Die dafür nötige Geschwindigkeit und Agilität sind Versicherern oft fremd. Die Langfristigkeit des Geschäfts führt zur traditionellen „Gemächlichkeit“, die nun auf die Hypergeschwindigkeit der Veränderung von Kundeninteraktion, Geschäftsmodellen und Datenflüssen trifft. Bei Aufbau und Betrieb eines Ökosystems wird das spürbar.
Versicherer müssen also ihre Stärken aus der traditionellen Kultur (im Umgang mit Daten) mit dem für die Bewältigung der Herausforderungen unerlässlichen Unternehmergeist und der erforderlichen Kundenorientierung sowie Dienstleistungsmentalität verbinden. Und weil Daten der „Leim“ sind, der das Ökosystem aus Kundensicht zusammenhält, müssen sich insbesondere die Datenspezialisten der Versicherer, d.h. die Aktuare und die IT, kulturell anpassen, während gleichzeitig ihre Rolle wichtiger wird.
Fazit
Ökosysteme bieten für Versicherer große Chancen angesichts der wichtigen Rolle, die Versicherung in vielen Bereichen von Personen und Unternehmen spielt. Durch Ökosysteme lässt sich die heutige „Wildnis“ für ein konsistentes gesamthaftes Kundenerlebnis nutzbar machen. Der Wettbewerb insbesondere anderer Branchen ist aber hart. Die Chancen zu nutzen, verlangt daher klare Vision, Fokus, Geschwindigkeit und Unternehmergeist in Kombination mit der Nutzung vorhandener Stärken im Management von Daten und Schnittstellen – eine herausfordernde Führungsaufgabe.

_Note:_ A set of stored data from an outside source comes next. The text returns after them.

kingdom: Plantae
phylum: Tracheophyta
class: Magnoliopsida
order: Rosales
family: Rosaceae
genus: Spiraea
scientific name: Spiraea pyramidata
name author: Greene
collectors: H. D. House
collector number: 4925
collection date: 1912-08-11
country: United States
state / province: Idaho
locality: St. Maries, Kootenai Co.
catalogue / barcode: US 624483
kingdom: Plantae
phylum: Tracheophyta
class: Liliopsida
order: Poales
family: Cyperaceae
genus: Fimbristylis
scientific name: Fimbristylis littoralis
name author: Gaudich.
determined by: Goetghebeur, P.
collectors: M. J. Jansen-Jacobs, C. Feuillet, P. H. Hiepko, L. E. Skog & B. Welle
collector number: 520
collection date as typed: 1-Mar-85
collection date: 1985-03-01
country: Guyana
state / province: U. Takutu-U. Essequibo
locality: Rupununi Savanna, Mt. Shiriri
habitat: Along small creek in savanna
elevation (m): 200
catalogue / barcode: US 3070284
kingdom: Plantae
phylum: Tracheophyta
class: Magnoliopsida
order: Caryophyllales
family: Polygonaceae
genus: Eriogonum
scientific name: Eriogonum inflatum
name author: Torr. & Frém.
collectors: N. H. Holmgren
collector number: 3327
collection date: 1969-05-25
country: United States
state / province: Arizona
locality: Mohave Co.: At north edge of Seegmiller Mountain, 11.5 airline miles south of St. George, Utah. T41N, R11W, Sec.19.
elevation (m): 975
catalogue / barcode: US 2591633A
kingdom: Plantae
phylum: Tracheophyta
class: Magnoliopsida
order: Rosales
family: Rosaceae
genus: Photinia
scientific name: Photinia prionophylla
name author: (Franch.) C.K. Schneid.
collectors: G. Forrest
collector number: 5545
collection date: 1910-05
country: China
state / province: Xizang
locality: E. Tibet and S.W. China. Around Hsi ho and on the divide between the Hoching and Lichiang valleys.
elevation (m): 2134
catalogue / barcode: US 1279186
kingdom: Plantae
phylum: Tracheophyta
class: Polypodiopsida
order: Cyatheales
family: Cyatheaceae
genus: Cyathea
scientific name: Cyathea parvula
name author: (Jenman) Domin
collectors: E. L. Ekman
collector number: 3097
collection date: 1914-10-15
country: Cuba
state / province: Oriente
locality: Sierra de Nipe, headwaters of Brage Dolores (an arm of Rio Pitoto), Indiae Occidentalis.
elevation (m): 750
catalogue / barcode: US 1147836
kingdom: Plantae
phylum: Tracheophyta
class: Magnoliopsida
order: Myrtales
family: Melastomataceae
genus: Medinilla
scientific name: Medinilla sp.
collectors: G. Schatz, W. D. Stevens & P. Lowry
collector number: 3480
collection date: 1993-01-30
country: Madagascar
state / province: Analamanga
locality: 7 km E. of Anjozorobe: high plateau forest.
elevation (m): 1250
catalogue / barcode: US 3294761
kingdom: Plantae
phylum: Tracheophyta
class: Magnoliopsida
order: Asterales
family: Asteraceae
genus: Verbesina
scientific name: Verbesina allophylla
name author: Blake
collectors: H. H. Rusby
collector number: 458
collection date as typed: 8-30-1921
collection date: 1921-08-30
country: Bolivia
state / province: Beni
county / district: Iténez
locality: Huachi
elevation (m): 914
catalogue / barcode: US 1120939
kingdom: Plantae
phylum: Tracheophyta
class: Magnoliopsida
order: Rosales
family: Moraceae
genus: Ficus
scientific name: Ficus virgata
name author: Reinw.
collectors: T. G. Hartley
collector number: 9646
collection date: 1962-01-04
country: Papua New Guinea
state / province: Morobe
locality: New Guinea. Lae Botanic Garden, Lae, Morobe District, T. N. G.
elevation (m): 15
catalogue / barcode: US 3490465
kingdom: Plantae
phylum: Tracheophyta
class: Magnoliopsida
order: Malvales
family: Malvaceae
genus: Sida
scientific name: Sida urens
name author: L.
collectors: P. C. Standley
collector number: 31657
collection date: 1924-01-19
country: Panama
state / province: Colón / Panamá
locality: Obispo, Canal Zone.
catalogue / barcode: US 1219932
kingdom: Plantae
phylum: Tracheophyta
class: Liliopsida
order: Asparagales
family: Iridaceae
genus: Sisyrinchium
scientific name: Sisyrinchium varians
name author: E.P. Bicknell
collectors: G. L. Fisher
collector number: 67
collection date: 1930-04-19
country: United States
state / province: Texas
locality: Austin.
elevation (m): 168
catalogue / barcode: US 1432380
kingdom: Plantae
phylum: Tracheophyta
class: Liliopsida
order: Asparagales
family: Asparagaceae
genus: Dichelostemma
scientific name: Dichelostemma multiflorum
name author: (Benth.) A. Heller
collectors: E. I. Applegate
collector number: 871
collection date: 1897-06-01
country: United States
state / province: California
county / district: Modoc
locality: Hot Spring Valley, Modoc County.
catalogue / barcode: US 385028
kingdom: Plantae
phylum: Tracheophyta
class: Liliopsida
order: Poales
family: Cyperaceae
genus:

Der Autor: Dr. Alexander Bernert, Head of Innovation & Market Management, ist in der Zurich Gruppe Deutschland für Marketing, strategisches Kundenmanagement und die von ihm aufgebauten agilen Innovation Labs verantwortlich. Vor Zurich war er 14 Jahre als Berater für BCG und Bain & Company tätig. Die Zurich Gruppe Deutschland gehört zur weltweit tätigen Zurich Insurance Group. Sie zählt zu den führenden Versicherungen im Schaden- und Lebensversicherungsgeschäft in Deutschland.